Document excerpt:

——————————

Relevance of Calcitonin Cut-off in the Follow-up of Medullary Thyroid Carcinoma for Conventional Imaging and 18-Fluorine-Fluorodihydroxyphenylalanine PET

Discussion

It could be assumed that local MTC recurrences and/or its metastases are present as soon as the basal calcitonin is detectable (>2 pg/ml). The prevalence of locoregional recurrence varies widely from 4.8% at 5 years to 50% at 7.3 years (12, 13, 14). However, it must be emphasized that the management of patients with metastatic disease outside the neck remains very controversial (15) and that only local recurrences can be more easily cured with a chance of complete remission. Due to the recent promising results with systemic therapy, (2, 3, 4) it is of out most importance to implement an accurate imaging modality to correctly identify the anatomical correlate for the biochemical relapse (local recurrence/metastases).

——————————

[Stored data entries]
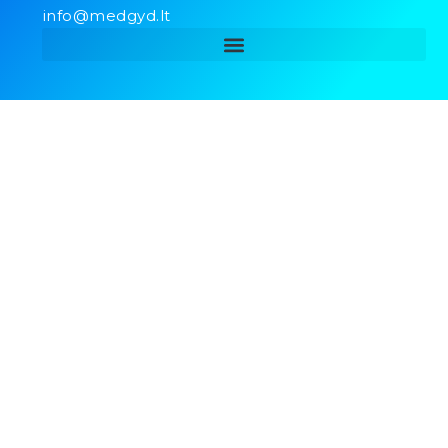
info@medgyd.lt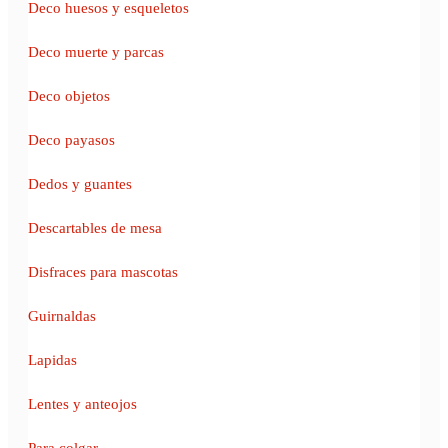
Deco huesos y esqueletos
Deco muerte y parcas
Deco objetos
Deco payasos
Dedos y guantes
Descartables de mesa
Disfraces para mascotas
Guirnaldas
Lapidas
Lentes y anteojos
Para colgar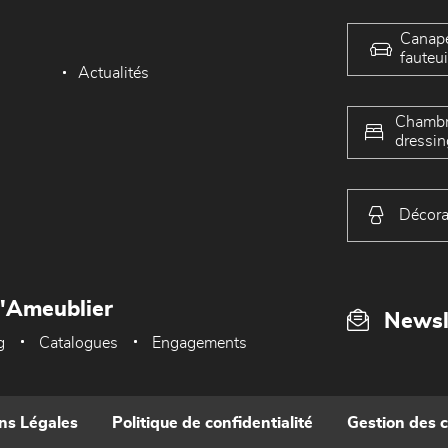
Canap
fauteui
Actualités
Chambr
dressin
Décora
L'Ameublier
Newsl
g
Catalogues
Engagements
ns Légales
Politique de confidentialité
Gestion des 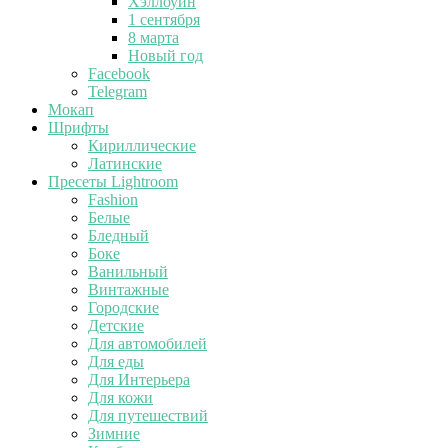
Хэллоуин
1 сентября
8 марта
Новый год
Facebook
Telegram
Мокап
Шрифты
Кириллические
Латинские
Пресеты Lightroom
Fashion
Белые
Бледный
Боке
Ванильный
Винтажные
Городские
Детские
Для автомобилей
Для еды
Для Интерьера
Для кожи
Для путешествий
Зимние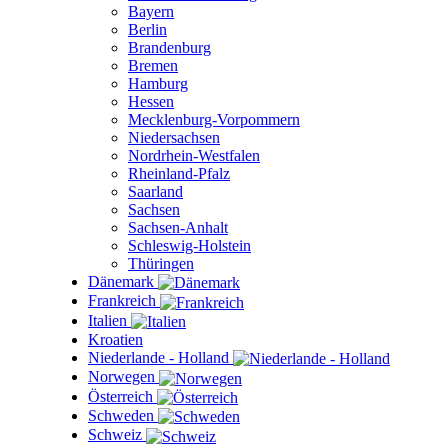
Bayern
Berlin
Brandenburg
Bremen
Hamburg
Hessen
Mecklenburg-Vorpommern
Niedersachsen
Nordrhein-Westfalen
Rheinland-Pfalz
Saarland
Sachsen
Sachsen-Anhalt
Schleswig-Holstein
Thüringen
Dänemark
Frankreich
Italien
Kroatien
Niederlande - Holland
Norwegen
Österreich
Schweden
Schweiz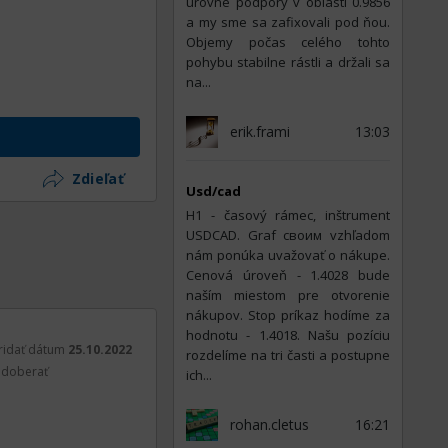
úrovne podpory v oblasti 0.9856
a my sme sa zafixovali pod ňou.
Objemy počas celého tohto
pohybu stabilne rástli a držali sa
na...
erik.frami
13:03
Zdieľať
Usd/cad
Н1 - časový rámec, inštrument
USDCAD. Graf своим vzhľadom
nám ponúka uvažovať o nákupe.
Cenová úroveň - 1.4028 bude
naším miestom pre otvorenie
nákupov. Stop príkaz hodíme za
hodnotu - 1.4018. Našu pozíciu
ridať dátum
25.10.2022
rozdelíme na tri časti a postupne
doberať
ich...
rohan.cletus
16:21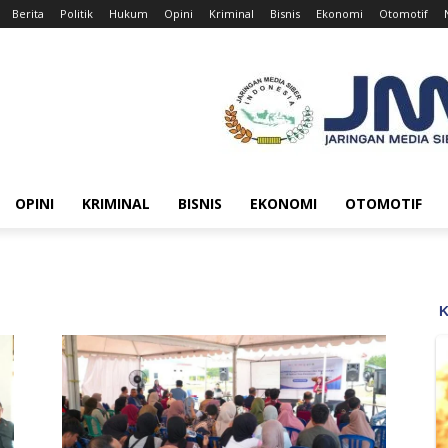
Berita
Politik
Hukum
Opini
Kriminal
Bisnis
Ekonomi
Otomotif
OPINI
KRIMINAL
BISNIS
EKONOMI
OTOMOTIF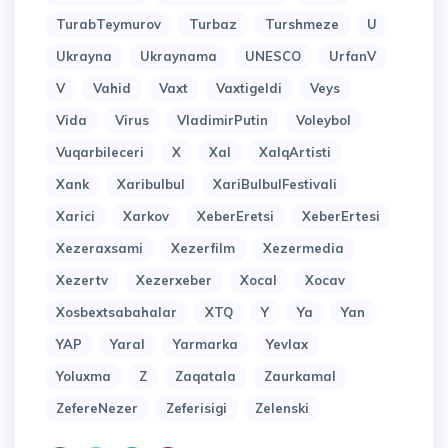
TurabTeymurov
Turbaz
Turshmeze
U
Ukrayna
Ukraynama
UNESCO
UrfanV
V
Vahid
Vaxt
Vaxtigeldi
Veys
Vida
Virus
VladimirPutin
Voleybol
Vuqarbileceri
X
Xal
XalqArtisti
Xank
Xaribulbul
XariBulbulFestivali
Xarici
Xarkov
XeberEretsi
XeberErtesi
Xezeraxsami
Xezerfilm
Xezermedia
Xezertv
Xezerxeber
Xocal
Xocav
Xosbextsabahalar
XTQ
Y
Ya
Yan
YAP
Yaral
Yarmarka
Yevlax
Yoluxma
Z
Zaqatala
Zaurkamal
ZefereNezer
Zeferisigi
Zelenski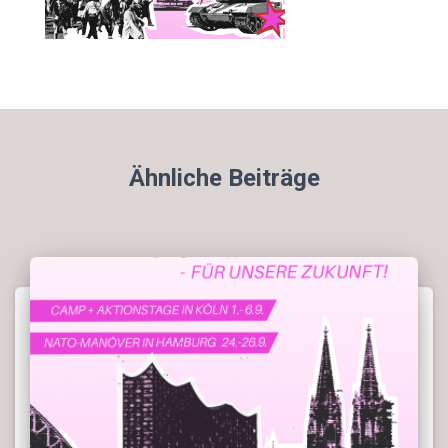
Ähnliche Beiträge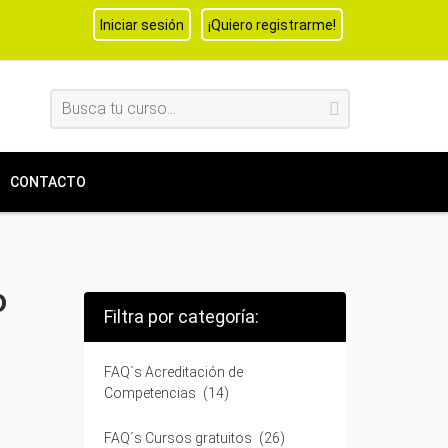
Iniciar sesión
¡Quiero registrarme!
CONTACTO
o
Filtra por categoría:
FAQ´s Acreditación de
Competencias
(14)
FAQ´s Cursos gratuitos
(26)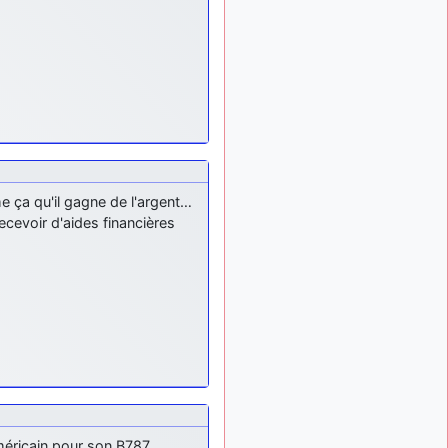
me ça qu'il gagne de l'argent…
ecevoir d'aides financières
méricain pour son B787,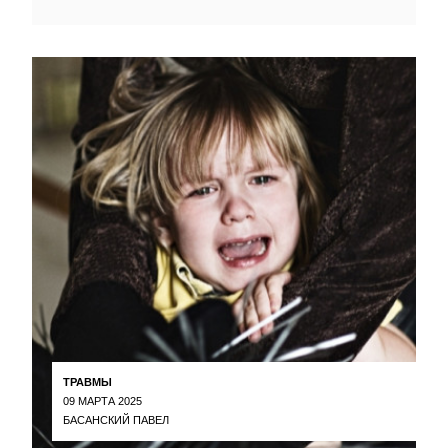
ТРАВМЫ
09 МАРТА 2025
БАСАНСКИЙ ПАВЕЛ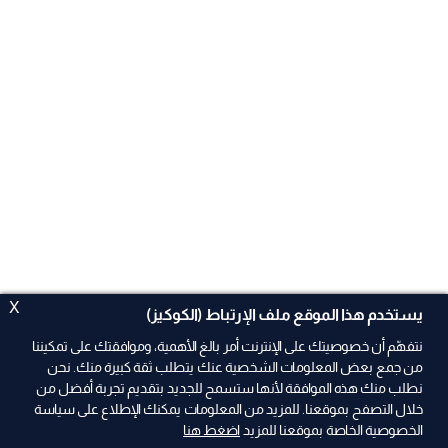
X
يستخدم هذا الموقع ملف الإرتباط (الكوكيز)
نتفهّم أن خصوصيتك على الإنترنت أمر بالغ الأهمية، وموافقتك على تمكيننا
من جمع بعض المعلومات الشخصية عنك يتطلب ثقة كبيرة منك. نحن
نطلب منك هذه الموافقة لأنها ستسمح للجديد بتقديم تجربة أفضل من
خلال التصفح بموقعنا. للمزيد من المعلومات يمكنك الإطلاع على سياسة
الخصوصية الخاصة بموقعنا للمزيد
اضغط هنا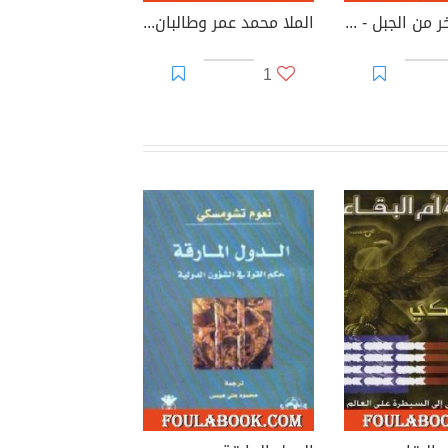
الجانب الآخر من الجبل - تكتيكات المجاهدين في الحرب الأفغانية السوفييتية
الملا محمد عمر وطالبان وأفغانستان
1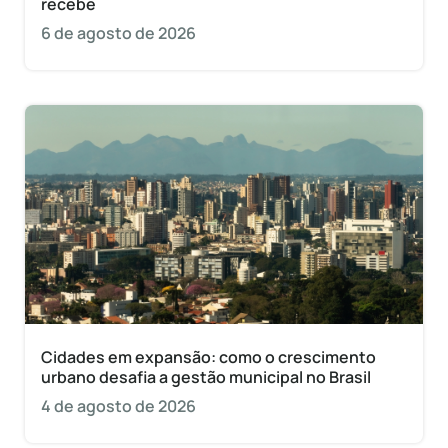
recebe
6 de agosto de 2026
Cidades em expansão: como o crescimento
urbano desafia a gestão municipal no Brasil
4 de agosto de 2026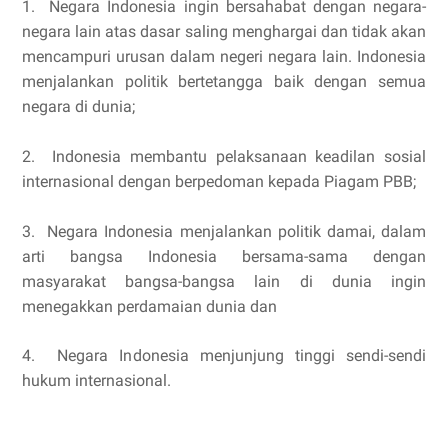
1. Negara Indonesia ingin bersahabat dengan negara-
negara lain atas dasar saling menghargai dan tidak akan
mencampuri urusan dalam negeri negara lain. Indonesia
menjalankan politik bertetangga baik dengan semua
negara di dunia;
2. Indonesia membantu pelaksanaan keadilan sosial
internasional dengan berpedoman kepada Piagam PBB;
3. Negara Indonesia menjalankan politik damai, dalam
arti bangsa Indonesia bersama-sama dengan
masyarakat bangsa-bangsa lain di dunia ingin
menegakkan perdamaian dunia dan
4. Negara Indonesia menjunjung tinggi sendi-sendi
hukum internasional.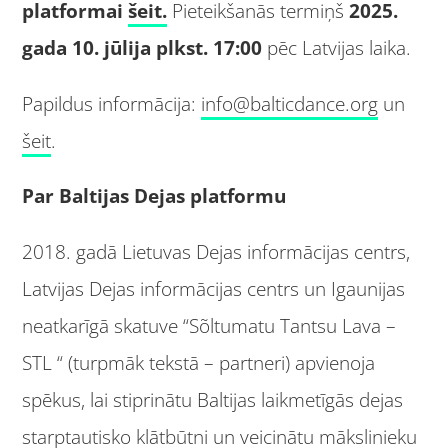
platformai
šeit.
Pieteikšanās termiņš
2025.
gada 10. jūlija plkst. 17:00
pēc Latvijas laika.
Papildus informācija:
info@balticdance.org
un
šeit
.
Par Baltijas Dejas platformu
2018. gadā Lietuvas Dejas informācijas centrs,
Latvijas Dejas informācijas centrs un Igaunijas
neatkarīgā skatuve “Sõltumatu Tantsu Lava –
STL “ (turpmāk tekstā – partneri) apvienoja
spēkus, lai stiprinātu Baltijas laikmetīgās dejas
starptautisko klātbūtni un veicinātu mākslinieku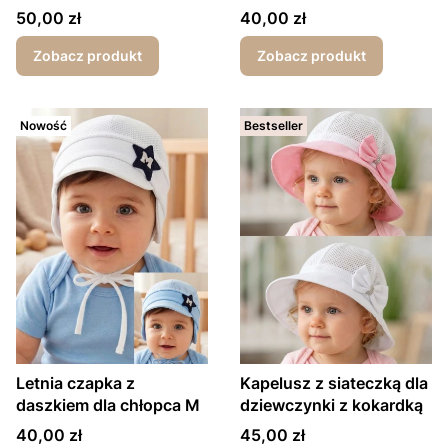
bear
Cena
Cena
50,00 zł
40,00 zł
Zobacz produkt
Zobacz produkt
Nowość
Bestseller
Letnia czapka z
Kapelusz z siateczką dla
daszkiem dla chłopca M
dziewczynki z kokardką
Cena
Cena
40,00 zł
45,00 zł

——————————

Questions to answer:
**1)** Decide whether each statement agrees with the discussion of medullary thyroid carcinoma follow-up. Answer yes or no for each, and quote the deciding words.
(a) The highest locoregional recurrence prevalence the text cites is 50%, reported at 7.3 years.
(b) The management of patients with metastatic disease outside the neck is described as well settled.
(c) The text supposes that recurrences or metastases are present once basal calcitonin is detectable.
**2)** Answer these questions from the discussion of medullary thyroid carcinoma follow-up.
(a) What is the lowest prevalence of locoregional recurrence given, and at what time point?
(b) Which recurrences does the text say can be more easily cured?
(c) What recent results with treatment does the text mention?
**3)** Continue the discussion of medullary thyroid carcinoma follow-up from its last sentence.

Responses in order:
**1)**
(a) Yes: "to 50% at 7.3 years"
(b) No: "remains very controversial"
(c) Yes: "present as soon as the basal calcitonin is detectable (>2 pg/ml)"

**2)**
(a) 4.8% at 5 years.
(b) Only local recurrences, which carry a chance of complete remission.
(c) Promising results with systemic therapy.

**3)**
The PET scintigraphy with the tracer 18F-DOPA is currently used for the detection of neuroendocrine tumors, such as MTC. To our knowledge, our study group included the most numerous 18F-DOPA cases (n= 68) of MTC patients (39 patients in total) in the follow-up after thyroidectomy with biochemical evidence of disease. We found, on the one hand, an overall low sensitivity (52%) taking the detectable calcitonin level of >2 pg/ml in MTC patients in the follow-up after thyroidectomy. On the other hand, 18F-DOPA showed a high sensitivity and specificity (79%, 82%) given the calcitonin cut-off proposed by ATA of 150 pg/ml. Luster et al. (8) found the same sensitivity in their study with 26 patients in the follow-up of MTC, considering the detectable basal calcitonin levels. Koopmans et al. (9) found a sensitivity of 71% in their study with 31 patients. Hoegerle et al. (16) in their study with 11 patients (primaries and relapses) found a sensitivity of 63%. The higher sensitivity of Hoegerle et al. and Koopmans et al. in comparison to Luster et al. and our study might be explained by the fact that these two latter studies included patients with very high calcitonin levels. Koopmans et al. (9) in fact state that MTC lesions are best detectable when serum calcitonin was >500 pg/ml. Also in our study the increase in calcitonin levels paralleled with the increase in positivity of PET and US, whereas CT shows an equal distribution.

Kauhanen et al. (11) confirmed the results of Hoegerle et al. (16). Moreover, they found that the best discriminative value for detecting metastasis with any of the imaging methods they analyzed (including 18F-DOPA PET/CT) was a cut-off of 54 pmol/l (=192 pg/ml).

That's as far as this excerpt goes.